Write the next part of the newsletter text below about Omaha streetcar construction delays, picking up after its final sentence.

Text for analysis
________
Howdy, Omaha — it’s Jeremy. 

If you’ve traversed Farnam and Harney streets in the urban core lately, you’ve seen the orange barricades, hulking excavators and detour signs. 

If you’ve watched the news, you’ve seen business owners standing next to it all, explaining how construction on the Omaha streetcar project has derailed their livelihoods. 

After the project won approval, city leaders predicted it would be done by late 2026. For the bars and restaurants now staring down at least two more years of heavy road work, that original timeline is a distant memory. 

Why is the project behind schedule? It depends who you ask. 

Some city officials (and the ex-mayor who championed the streetcar) say Metropolitan Utilities District set the project back by demanding extra work on its water and gas infrastructure. MUD leaders deny the claim and contend they have been more than accommodating to the city’s aggressive schedule. 

If you ask Tim Addison, owner of Addy’s Sports Bar, he’ll say it’s a shame that the public agencies couldn’t resolve their differences more quickly because his business and others are suffering the consequences. 

You can read my deep dive on streetcar delays and hurting businesses here (or click the photo above). 

We’re also privileged this week to feature a Flatwater first in our humble newsletter. Yesterday, a photo essay by Abiola Kosoko became the first of its kind to be published on our site.
________
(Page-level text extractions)

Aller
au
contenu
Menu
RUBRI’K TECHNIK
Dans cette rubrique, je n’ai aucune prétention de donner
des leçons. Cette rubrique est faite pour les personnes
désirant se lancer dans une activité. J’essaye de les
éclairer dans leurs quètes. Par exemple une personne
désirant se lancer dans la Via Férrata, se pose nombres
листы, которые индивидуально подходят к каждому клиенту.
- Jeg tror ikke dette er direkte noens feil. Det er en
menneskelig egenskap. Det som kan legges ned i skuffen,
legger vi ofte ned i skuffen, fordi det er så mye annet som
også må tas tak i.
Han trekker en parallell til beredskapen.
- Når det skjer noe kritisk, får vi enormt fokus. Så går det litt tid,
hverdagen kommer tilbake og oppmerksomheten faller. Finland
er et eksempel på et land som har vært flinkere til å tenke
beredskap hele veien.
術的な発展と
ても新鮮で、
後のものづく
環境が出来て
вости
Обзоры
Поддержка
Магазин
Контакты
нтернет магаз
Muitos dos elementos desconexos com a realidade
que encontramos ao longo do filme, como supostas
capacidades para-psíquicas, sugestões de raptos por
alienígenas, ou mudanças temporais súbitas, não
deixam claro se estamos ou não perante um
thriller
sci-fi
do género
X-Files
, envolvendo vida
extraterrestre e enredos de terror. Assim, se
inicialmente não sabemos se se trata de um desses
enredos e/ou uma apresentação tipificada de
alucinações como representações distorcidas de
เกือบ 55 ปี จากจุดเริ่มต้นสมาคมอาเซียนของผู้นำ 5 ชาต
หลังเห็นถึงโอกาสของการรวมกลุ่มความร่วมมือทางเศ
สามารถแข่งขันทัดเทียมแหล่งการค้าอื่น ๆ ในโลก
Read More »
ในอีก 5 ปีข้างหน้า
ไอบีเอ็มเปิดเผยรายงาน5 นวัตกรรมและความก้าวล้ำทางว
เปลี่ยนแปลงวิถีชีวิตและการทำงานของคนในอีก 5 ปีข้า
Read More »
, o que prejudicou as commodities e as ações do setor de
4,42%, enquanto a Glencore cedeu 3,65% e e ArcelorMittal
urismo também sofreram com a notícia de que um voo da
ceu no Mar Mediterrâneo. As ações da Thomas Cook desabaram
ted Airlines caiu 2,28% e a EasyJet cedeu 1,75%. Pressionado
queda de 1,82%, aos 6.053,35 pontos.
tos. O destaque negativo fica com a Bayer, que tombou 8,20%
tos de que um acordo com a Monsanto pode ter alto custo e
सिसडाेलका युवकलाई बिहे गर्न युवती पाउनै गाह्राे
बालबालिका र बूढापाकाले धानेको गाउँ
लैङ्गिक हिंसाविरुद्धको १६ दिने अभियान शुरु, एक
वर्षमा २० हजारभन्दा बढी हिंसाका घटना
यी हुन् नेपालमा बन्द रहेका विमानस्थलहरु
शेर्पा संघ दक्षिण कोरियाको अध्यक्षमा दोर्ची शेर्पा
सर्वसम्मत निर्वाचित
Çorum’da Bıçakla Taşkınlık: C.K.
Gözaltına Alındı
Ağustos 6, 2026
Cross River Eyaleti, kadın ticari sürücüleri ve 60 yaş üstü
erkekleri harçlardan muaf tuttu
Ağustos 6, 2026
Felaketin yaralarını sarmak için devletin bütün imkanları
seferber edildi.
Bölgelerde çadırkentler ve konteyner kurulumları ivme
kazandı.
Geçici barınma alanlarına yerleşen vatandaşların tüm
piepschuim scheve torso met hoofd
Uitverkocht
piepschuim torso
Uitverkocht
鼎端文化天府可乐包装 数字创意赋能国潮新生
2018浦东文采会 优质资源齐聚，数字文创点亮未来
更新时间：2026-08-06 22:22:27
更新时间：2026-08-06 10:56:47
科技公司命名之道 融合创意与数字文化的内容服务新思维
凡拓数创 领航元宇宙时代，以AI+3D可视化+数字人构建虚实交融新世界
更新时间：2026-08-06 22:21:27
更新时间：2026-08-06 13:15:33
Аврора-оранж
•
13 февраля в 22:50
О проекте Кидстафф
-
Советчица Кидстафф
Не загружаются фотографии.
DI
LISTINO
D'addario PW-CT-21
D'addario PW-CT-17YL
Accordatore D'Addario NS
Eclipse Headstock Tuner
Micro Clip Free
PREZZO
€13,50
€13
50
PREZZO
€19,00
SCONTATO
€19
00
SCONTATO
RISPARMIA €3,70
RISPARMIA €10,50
________
Written response
Abiola, an OG Flatwater contributor, dug through 100,000 photos he has taken over more than 15 years and carefully selected 23 to reflect the richness and complexity of Black life in Omaha. 

In his own words, “Too often, the story is flattened or geographically confined. But Blackness here cannot be redlined.”

Click here (or on the photo above) to check out Abiola’s triumph of a photo essay.

Jeremy Turley - Flatwater Free Press
What I'm Into

February has sucked this year. One week, I’m walking outside in shorts and a T-shirt. The next, I’m shoveling thick snow off my sidewalk. Now, I’m trying (and failing) to keep my dogs from tracking mud in from my battered backyard. My only reminder that this won’t last forever comes from a spot in my basement between the furnace and the cat’s litter box.

My fiancée set up shelves with tiny cups, filled with soil and seeds. After dutiful watering and plenty of light, they started sprouting this week. By May, we’ll be planting, and pretty soon, we’ll be enjoying juicy tomatoes, spicy peppers and vibrant flowers.

Watching this slow, steady progress, and ultimately being nourished by life you yourself nurtured, is fulfilling. And it brings a little hope into the cruddy days of winter. If you want to get involved, check out the Omaha Public Library’s seed program. They have a wide variety of options along with classes this weekend and in early March to help get you started.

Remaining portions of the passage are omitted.